China called on Thursday for all sanctions on Myanmar to be lifted, noting the success of the elections. "The result was broadly affirmed domestically and by the international community," said Foreign Ministry spokesman Hong Lei, in China's first official comment on Sunday's elections, which yielded a landslide victory for Suu Kyi's party.

"China hopes that this by-election will be conducive to pushing Myanmar's political reconciliation process and Myanmar's stability and development," Hong told a regular news briefing.

On Wednesday, US Secretary of State Hillary Clinton stressed the Obama administration wanted to move cautiously on lifting sanctions, saying that the resource-rich Southeast Asian country has a long way to go to shake off decades of military rule.

Clinton hailed as a "dramatic demonstration of popular will" Nobel Peace Prize laureate Aung San Suu Kyi's gaining of a seat in the lower house in a parliamentary by-election on Sunday which yielded a landslide victory for her party.

"We fully recognize and embrace the progress that has taken place and we will continue our policy of engagement," Clinton said in a brief appearance before reporters three days after Suu Kyi's party won 43 of 45 seats available in the by-election.

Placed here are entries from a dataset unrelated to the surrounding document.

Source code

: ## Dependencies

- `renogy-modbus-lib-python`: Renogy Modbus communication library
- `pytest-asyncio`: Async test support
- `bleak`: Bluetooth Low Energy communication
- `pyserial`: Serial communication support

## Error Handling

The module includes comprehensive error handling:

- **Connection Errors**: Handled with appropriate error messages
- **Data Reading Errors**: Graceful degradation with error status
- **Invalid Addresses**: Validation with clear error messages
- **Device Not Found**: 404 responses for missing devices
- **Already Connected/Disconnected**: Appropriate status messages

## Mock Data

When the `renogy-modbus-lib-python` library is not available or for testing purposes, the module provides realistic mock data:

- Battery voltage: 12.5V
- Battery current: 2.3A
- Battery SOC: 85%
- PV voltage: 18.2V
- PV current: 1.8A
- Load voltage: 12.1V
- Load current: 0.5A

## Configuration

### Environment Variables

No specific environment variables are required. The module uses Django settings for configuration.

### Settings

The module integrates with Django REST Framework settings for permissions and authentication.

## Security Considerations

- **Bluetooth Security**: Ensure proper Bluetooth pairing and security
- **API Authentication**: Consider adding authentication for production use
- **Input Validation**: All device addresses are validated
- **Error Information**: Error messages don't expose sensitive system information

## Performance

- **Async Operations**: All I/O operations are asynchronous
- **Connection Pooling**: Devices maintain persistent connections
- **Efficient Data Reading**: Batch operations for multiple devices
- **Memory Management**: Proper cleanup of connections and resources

The package Clinton unveiled on Wednesday reflected a modest first step toward lifting the complex web of U.S. sanctions that have contributed to the country's isolation for decades.

The United States will seek to name an ambassador to Myanmar after an absence of two decades, to set up an office of the U.S. Agency for International Development there and to support a regular U.N. Development Program operation in the country.

Clinton also said the United States was committed to "beginning the process of a targeted easing of our ban on the export of U.S. financial services and investment as part of a broader effort to help accelerate economic modernization and political reform." She provided no details.